Winning the case for women in work: Saudi Arabia's steps to reform
Sitting on a fifth of the world's oil reserves, Saudi Arabia has seen a rapid transformation from desert to developed economy. But despite the modernisation of Riyadh, Saudi society is ruled by conservatism and tradition.
Women are banned from driving in the kingdom - despite protests last year by activists hoping to force change - and they need permission from a close male relative to be able to do simple things like travel or work.
But it is the workplace that is becoming the leading edge of change. Last year, King Abdullah, who is seen as a cautious reformist when it comes to women's rights, ordered that no longer would women have to buy underwear from male shop assistants - lingerie shops would be staffed by women. Jewellery shops and those selling abayas - the long black robes that women have to wear in the kingdom - will also go through the same process of hiring women.
These are seen as huge leaps forward for the ultra-conservative kingdom. Despite the fact that it spends heavily on educating both men and women - 60% of those who graduate from Saudi's universities are female - only 17% of women are actually in the job market. That compares with 75% of men.
26-year-old Jamila's friends and family call her a pioneer - she was one of the first women to study law at her university. When she started her degree, she knew her career options were limited because female lawyers were not allowed to plead cases in court - but she has been encouraged by a recent announcement that will soon allow her to practise law on an equal footing to men.
"I just thought it would be an amazing thing to be a part of something that I could change," she says. "It was hard at first, everyone was against us, everyone was criticizing us saying that 'you guys are just wasting your time, this isn't something that's going to help you in the future. I guess we just proved them wrong."
The move has also been welcomed by law firms in the kingdom. But to comply with the law, they need to have separate offices for women - and that means finding the space - and the money - to build segregated areas. Despite the costs, women in Saudi are in demand and seen as hard-working - and of course, it can bring in more business.
"For a woman who's perhaps the chief financial officer of the family business here in the kingdom, it's a business opportunity for us as well," says Kevin Connor, partner at international law firm Squire Sanders in Riyadh. "At the same time, a rising tide lifts all boats, so it's a win-win situation."
The barriers to women working in public spaces led to one unlikely feminist. Khalid AlKhudair set up Glowork, the kingdom's first all-women's online recruitment company, after he watched his sister struggle to find a job because she could not meet prospective employers easily in public places.
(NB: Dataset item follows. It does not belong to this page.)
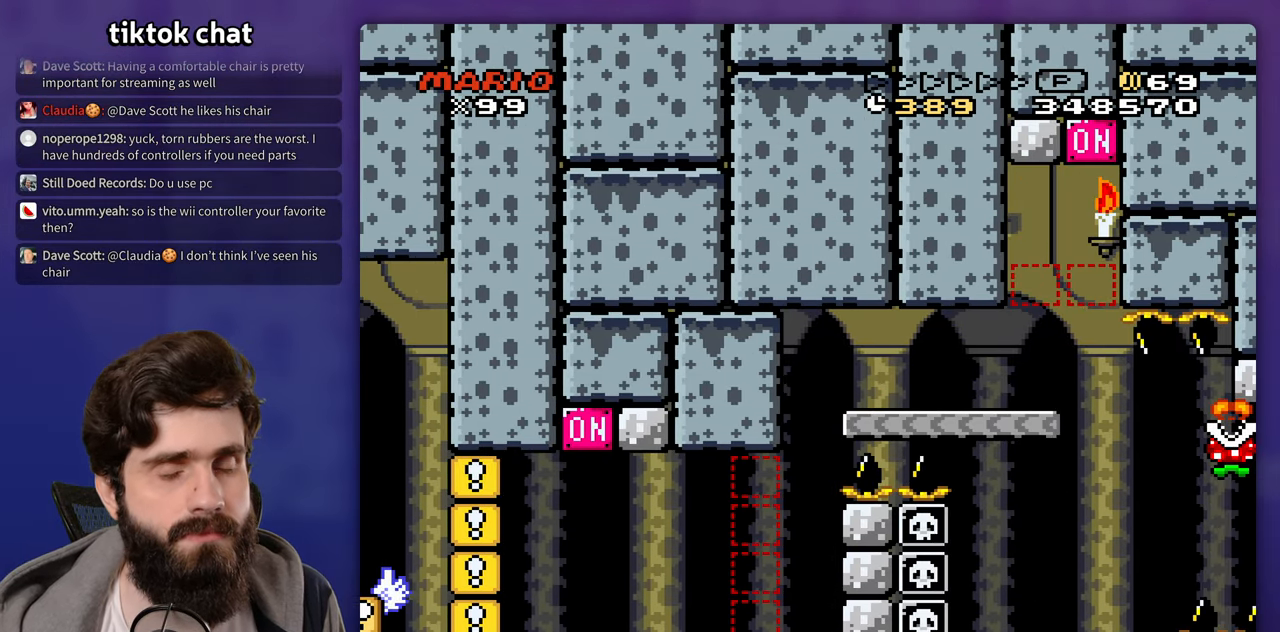
{"buttons": [], "events": []}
Now, he's working with the government to get more women into work but admits that a MAN championing a women's cause has made change easier.
"I don't think it would have been taken as seriously as I have been taken," he says. "When you're defending their rights, people will stand up and say 'This guy - what is he talking about, there must be something there'."
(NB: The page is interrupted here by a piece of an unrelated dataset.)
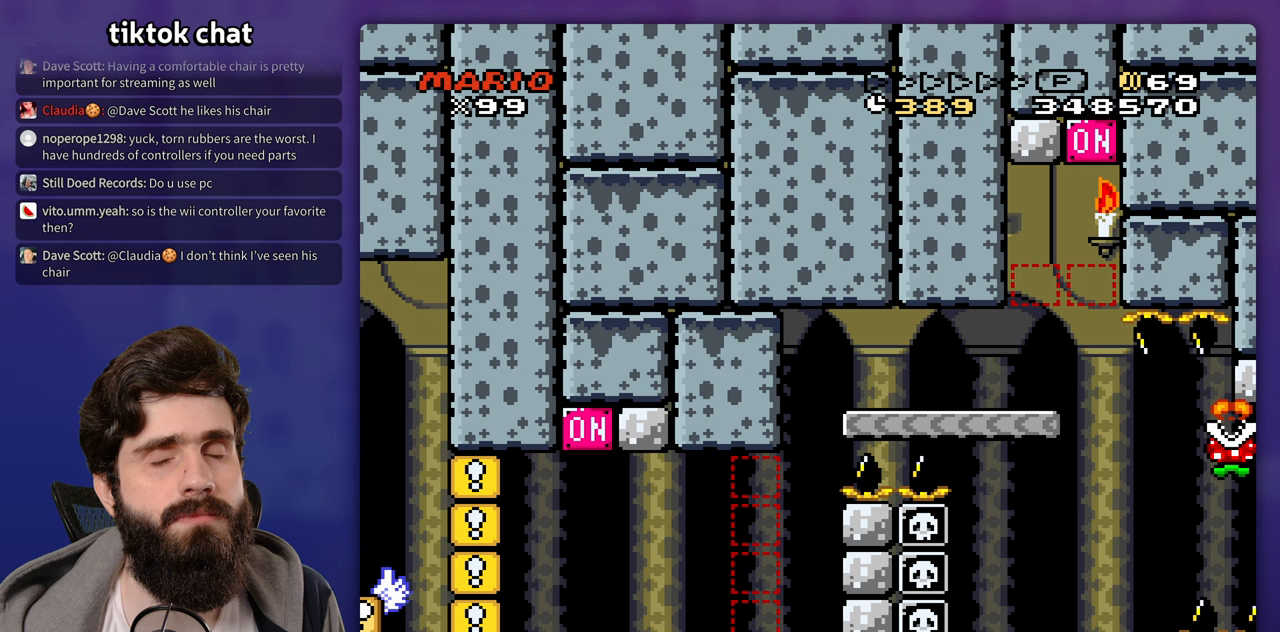
{"buttons": [], "events": []}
Nevertheless, there are those in his office - which is staffed entirely by women - who feel more change needs to be made.
"Most Saudi ladies here need encouragement - there are lots of limitations," says Shahad Al Saud, one of the interns at Glowork. "Most families are not willing to let the women work. It's out of the question. And the other thing is, our society's holding on to traditions. I'm with sticking to traditions and your religion but you can work while holding on to your traditions."
'Daughters of society'
Jamila who now works as a full-time lawyer in the capital, is certainly smiling about her new career options. But she does not want it to stop there.
"I don't think a country will improve if only one gender accelerates in society while the other just stays as it is," she says. "My father's excited, my brothers are excited, my uncles are happy. We're the sisters, we're the mothers, we're the daughters of society - we're becoming how we should be. I just hope we're given more chances that we're up to everything we say we are."
For every Jamila, there are far more women who remain outside the workforce. The government is introducing reforms - but slowly.